Linux PCI subsystem development
 help / color / mirror / Atom feed
From: Jonathan Cameron <Jonathan.Cameron@huawei.com>
To: Karolina Stolarek <karolina.stolarek@oracle.com>
Cc: Bjorn Helgaas <helgaas@kernel.org>,
	"Shen, Yijun" <Yijun.Shen@dell.com>,
	Bjorn Helgaas <bhelgaas@google.com>, <linux-pci@vger.kernel.org>,
	Jon Pan-Doh <pandoh@google.com>,
	Terry Bowman <terry.bowman@amd.com>, Len Brown <lenb@kernel.org>,
	James Morse <james.morse@arm.com>,
	Tony Luck <tony.luck@intel.com>, Borislav Petkov <bp@alien8.de>,
	Ben Cheatham <Benjamin.Cheatham@amd.com>,
	Ira Weiny <ira.weiny@intel.com>,
	Shuai Xue <xueshuai@linux.alibaba.com>,
	Liu Xinpeng <liuxp11@chinatelecom.cn>,
	"Darren Hart" <darren@os.amperecomputing.com>,
	Dan Williams <dan.j.williams@intel.com>,
	<linux-cxl@vger.kernel.org>, <linux-kernel@vger.kernel.org>
Subject: Re: [PATCH v2] PCI/AER: Consolidate CXL, ACPI GHES and native AER reporting paths
Date: Tue, 29 Apr 2025 16:54:10 +0100	[thread overview]
Message-ID: <20250429165410.00002c86@huawei.com> (raw)
In-Reply-To: <0f4944a4-fd05-4365-9416-378a7385547b@oracle.com>

On Fri, 25 Apr 2025 16:12:26 +0200
Karolina Stolarek <karolina.stolarek@oracle.com> wrote:

> On 25/04/2025 15:14, Jonathan Cameron wrote:
> > On Fri, 25 Apr 2025 12:32:10 +0200
> > Karolina Stolarek <karolina.stolarek@oracle.com> wrote:  
> >> 
> >> It's possible that some of the nuances of this escaped me. I decided to
> >> pick up the series, as I saw "PCI Express bus error injection via GHES"
> >> script and thought it might be useful.  
> > 
> > With Mauro's series you can inject (on ARM64 virt) any CPER record you
> > like.  That doesn't synchronize the wider state of the system though
> > so may not exercise everything (PCI registers etc not updated as it
> > is only injecting the record).  Mostly it just works, as remarkably
> > few error handlers actually take the state of the components on which
> > the error is reported into account.  
> 
> OK, that means even if we manage to inject a PCIe error, AER wouldn't be 
> able to look up the Source ID and other values it needs to report an 
> error, which is not quite the solution I was looking for.

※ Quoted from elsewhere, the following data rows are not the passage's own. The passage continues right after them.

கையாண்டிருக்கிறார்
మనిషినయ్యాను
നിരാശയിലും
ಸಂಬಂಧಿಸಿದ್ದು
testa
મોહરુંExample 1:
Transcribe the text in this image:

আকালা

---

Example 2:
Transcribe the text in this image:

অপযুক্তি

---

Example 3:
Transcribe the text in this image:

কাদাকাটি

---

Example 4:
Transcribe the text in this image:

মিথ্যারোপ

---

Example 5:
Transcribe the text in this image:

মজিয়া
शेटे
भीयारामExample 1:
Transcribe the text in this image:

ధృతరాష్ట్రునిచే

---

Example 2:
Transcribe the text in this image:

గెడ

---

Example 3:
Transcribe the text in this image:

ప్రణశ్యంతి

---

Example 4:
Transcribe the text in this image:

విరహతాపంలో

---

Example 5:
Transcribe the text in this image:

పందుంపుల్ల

Isn't the source ID in the CPER record? (Device ID field) or do
you mean something else?

> 
> > The aim is specifically to allow exercising FW first error handling
> > paths because it's a pain to get real systems that have firmware to inject
> > the full range of what the kernel etc need to handle.  
> 
> Does this include PCIe errors? If so, that probably doesn't make sense 
> to try to test my patch on an actual system?

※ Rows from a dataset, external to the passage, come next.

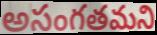
అసంగతమని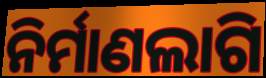
ନିର୍ମାଣଲାଗି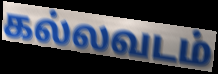
கல்லவடம்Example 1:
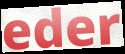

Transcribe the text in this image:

eder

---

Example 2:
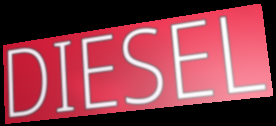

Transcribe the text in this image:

DIESEL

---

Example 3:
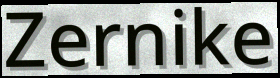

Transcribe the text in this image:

Zernike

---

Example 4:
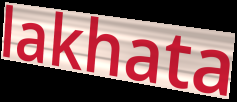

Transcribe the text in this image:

lakhata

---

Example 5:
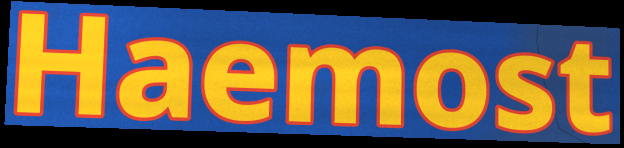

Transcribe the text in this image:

HaemostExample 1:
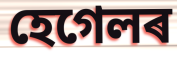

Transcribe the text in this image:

হেগেলৰ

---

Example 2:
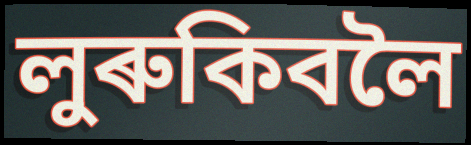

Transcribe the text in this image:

লুৰুকিবলৈ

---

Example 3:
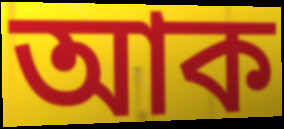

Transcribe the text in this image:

আক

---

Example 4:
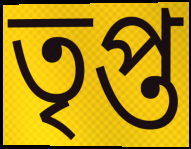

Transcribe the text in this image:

তৃপ্ত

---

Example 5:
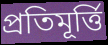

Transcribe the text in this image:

প্ৰতিমূৰ্ত্তি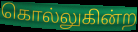
கொல்லுகின்ற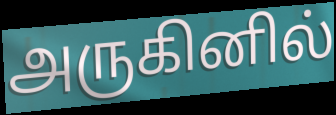
அருகினில்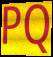
PQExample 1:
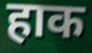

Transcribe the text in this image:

हाक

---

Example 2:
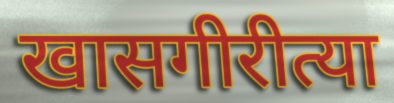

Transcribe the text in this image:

खासगीरीत्या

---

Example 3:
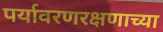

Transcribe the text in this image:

पर्यावरणरक्षणाच्या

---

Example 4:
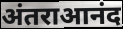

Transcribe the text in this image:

अंतराआनंद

Ideally test it on a real system as well, but indeed the intent is to
allow testing of PCI errors on emulation.

> 
> > x86 support for emulated injection is a work in progress (more of a mess wrt
> > to the different ways the event signaling is handled than it is on arm64).
> > 
> > I did have an earlier version of that work wired up to the same
> > hooks as the native CXL error injection but I dropped it from my QEMU
> > CXL staging tree for now as it was a pain to rebase whilst Mauro was rapidly
> > revising the infrastructure.  I'll bring it back when I get time.  
> 
> I understand, I saw some of your series while looking for ways to test 
> my patch. Thank you very much for your work. As you can see, there are 
> people actually looking forward to it :)

Great!  I'll try and get back to wiring it all up again sometime soon.

Jonathan

> 
> 
> All the best,
> Karolina
> 
> > 
> > Jonathan
> >   
> >>  
> >>> Unfortunately there are some typos in the spec (FIRMWARE_FIRST,
> >>> FIRMWAREFIRST in 18.4), so it's a little hard to find all the
> >>> references.  
> >>
> >> Thanks for the pointers, I'll take a look.
> >>  
> >>> It's a long shot, but I added Yijun as a Dell contact that who might
> >>> have a pointer to someone who could possibly test GHES logging on a
> >>> Dell box with and without your patch so we could have a concrete
> >>> comparison of the dmesg log differences.  
> >>
> >> Thank you very much. Let's see, maybe we'll get lucky :)
> >>
> >> All the best,
> >> Karolina
> >>  
> >>>      
> >>>>> If you can't produce actual logs for comparison, I think we can take
> >>>>> info from a sample log somebody has posted and synthesize what the
> >>>>> changes would be after this patch.  
> >>>>
> >>>> I also found some logs at some point, mostly from 2021 and 2023, but I felt
> >>>> bad about mocking up the messages and tried to produce actual logs. If I
> >>>> can't find a way to get this working in two weeks, I'll revisit this idea.
> >>>>
> >>>> All the best,
> >>>> Karolina
> >>>>
> >>>> -------------------------------------------------------------
> >>>> [1] - https://lore.kernel.org/lkml/76824dfc6bb5dd23a9f04607a907ac4ccf7cb147.1740653898.git.mchehab+huawei@kernel.org/  
> >>
> >>  
> >   
> 
> 


  reply	other threads:[~2025-04-29 15:54 UTC|newest]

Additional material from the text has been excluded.